__Ausgangstext__.
**********
Die Lesung im Karlstadter Rathaussaal gab dem Publikum die Chance, sich in die Gedankenwelt Kaminers, die sich in all seinen Bücher widerspiegelt, hineinzuversetzen. „Es hilft einem als Leser und Zuhörer, Hintergründe zu erfahren, um so seine Erlebnisse besser einordnen zu können“, erzählt die Besucherin Susanne Hofmann. Je aufmerksamer man Wladimir Kaminer während der Lesung folgte, umso klarer wurden einem als Zuhörer, wie seine Bücher entstehen. Er bedient sich Geschichten, die das Leben schreibt.
Wie das Sammeln von Pilzen
Dabei hat er eindeutig eine Begabung für das Beobachten seiner Umgebung sowie des Verhaltens und der Emotionen seiner Mitmenschen. Wie er im Gespräch mit dieser Redaktion erklärte, versuche er Woche für Woche zu verstehen, was passiert ist. „Das Schreiben meiner Bücher kann man mit dem Sammeln von Pilzen vergleichen. Wer sich fleißig genug bückt, findet viel Inspiration für neue Bücher“, erzählt Kaminer.
Bewusst habe er sich gegen die literarische Schöpfung neuer, utopischer Traumwelten entschieden, die ein Autor nach seinem Ermessen kontrollieren und gestalten kann. Er bediene sich lieber der alltäglichen Realität und folge dabei dem wahren Leben.
**********
__Aufgabe a__. Kürzen Sie den Absatz des Ausgangstexts, der mit „Dabei hat er eindeutig“ beginnt, und behalten Sie dessen wesentliche Aussagen bei.
Der Ausgangstext und die Zeilen stehen in keinem Zusammenhang.
**********
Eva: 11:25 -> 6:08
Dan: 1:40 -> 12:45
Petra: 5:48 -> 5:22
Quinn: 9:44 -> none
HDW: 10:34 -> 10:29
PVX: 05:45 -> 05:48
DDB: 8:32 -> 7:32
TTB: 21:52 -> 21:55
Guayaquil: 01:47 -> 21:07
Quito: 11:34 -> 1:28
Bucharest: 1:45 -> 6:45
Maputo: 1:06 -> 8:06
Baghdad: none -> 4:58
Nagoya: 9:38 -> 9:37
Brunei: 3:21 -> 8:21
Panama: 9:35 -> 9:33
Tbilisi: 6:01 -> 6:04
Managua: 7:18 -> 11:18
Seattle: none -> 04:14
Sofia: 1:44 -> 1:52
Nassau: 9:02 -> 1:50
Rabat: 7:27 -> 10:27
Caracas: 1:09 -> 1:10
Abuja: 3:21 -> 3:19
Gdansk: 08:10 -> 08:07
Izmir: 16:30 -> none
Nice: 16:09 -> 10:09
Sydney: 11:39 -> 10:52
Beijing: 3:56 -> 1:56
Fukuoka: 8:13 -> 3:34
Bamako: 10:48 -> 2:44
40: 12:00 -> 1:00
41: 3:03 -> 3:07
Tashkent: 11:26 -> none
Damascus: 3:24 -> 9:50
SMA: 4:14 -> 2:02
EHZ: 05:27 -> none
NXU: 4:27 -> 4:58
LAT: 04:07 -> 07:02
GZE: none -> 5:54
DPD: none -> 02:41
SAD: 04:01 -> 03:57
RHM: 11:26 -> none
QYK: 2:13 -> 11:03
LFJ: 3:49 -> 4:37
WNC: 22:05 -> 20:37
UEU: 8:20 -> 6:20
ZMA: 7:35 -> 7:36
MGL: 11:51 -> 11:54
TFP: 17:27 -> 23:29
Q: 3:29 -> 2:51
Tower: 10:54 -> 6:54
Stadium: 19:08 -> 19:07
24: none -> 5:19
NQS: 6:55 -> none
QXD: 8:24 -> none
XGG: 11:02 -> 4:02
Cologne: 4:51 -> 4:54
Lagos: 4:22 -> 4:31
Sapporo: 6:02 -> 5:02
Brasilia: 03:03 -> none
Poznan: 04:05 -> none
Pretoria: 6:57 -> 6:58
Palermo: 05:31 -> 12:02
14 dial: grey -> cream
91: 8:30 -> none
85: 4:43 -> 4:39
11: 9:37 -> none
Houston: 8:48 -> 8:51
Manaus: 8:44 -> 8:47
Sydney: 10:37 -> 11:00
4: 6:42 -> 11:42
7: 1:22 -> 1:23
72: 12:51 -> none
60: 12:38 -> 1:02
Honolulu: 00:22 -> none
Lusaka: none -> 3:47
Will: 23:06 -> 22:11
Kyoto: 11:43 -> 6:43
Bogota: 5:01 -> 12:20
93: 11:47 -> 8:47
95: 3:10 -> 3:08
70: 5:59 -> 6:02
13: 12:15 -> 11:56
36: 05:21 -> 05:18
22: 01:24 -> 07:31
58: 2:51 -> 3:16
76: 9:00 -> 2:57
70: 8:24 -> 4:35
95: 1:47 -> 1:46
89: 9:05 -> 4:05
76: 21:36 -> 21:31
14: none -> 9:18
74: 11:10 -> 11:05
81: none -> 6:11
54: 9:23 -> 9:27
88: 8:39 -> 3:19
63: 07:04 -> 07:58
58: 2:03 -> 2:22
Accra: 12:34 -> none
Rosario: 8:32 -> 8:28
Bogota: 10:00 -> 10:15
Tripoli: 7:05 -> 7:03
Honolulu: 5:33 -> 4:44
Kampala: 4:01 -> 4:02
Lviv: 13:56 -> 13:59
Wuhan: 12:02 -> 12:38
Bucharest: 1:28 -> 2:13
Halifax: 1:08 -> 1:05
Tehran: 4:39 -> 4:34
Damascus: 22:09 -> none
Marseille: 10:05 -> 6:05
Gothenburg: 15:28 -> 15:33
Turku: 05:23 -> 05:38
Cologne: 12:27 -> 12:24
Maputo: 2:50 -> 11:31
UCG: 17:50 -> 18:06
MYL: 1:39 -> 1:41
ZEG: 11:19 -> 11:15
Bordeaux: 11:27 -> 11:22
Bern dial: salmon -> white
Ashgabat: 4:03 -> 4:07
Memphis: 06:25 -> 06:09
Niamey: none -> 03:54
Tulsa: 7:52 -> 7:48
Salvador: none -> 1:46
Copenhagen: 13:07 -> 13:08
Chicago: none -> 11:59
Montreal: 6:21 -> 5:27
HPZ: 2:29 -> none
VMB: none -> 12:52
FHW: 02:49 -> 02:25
**********
__Aufgabe b__. Überführen Sie die Zeilen der angezeigten Daten ab der ersten Zeile bis einschließlich der Zeile mit „Managua: 7:18 -> 11:18“ in eine nummerierte Liste und lassen Sie dabei Leerzeilen weg.

__Lösung a__. Kaminer hat eine klare Begabung, seine Umgebung sowie Verhalten und Emotionen seiner Mitmenschen zu beobachten. Laut dem Gespräch mit der Redaktion versucht er Woche für Woche zu verstehen, was passiert ist. Sein Schreiben vergleicht er mit dem Pilzesammeln: Wer sich fleißig genug bückt, findet viel Inspiration für neue Bücher.

__Lösung b__.
1. Eva: 11:25 -> 6:08
2. Dan: 1:40 -> 12:45
3. Petra: 5:48 -> 5:22
4. Quinn: 9:44 -> none
5. HDW: 10:34 -> 10:29
6. PVX: 05:45 -> 05:48
7. DDB: 8:32 -> 7:32
8. TTB: 21:52 -> 21:55
9. Guayaquil: 01:47 -> 21:07
10. Quito: 11:34 -> 1:28
11. Bucharest: 1:45 -> 6:45
12. Maputo: 1:06 -> 8:06
13. Baghdad: none -> 4:58
14. Nagoya: 9:38 -> 9:37
15. Brunei: 3:21 -> 8:21
16. Panama: 9:35 -> 9:33
17. Tbilisi: 6:01 -> 6:04
18. Managua: 7:18 -> 11:18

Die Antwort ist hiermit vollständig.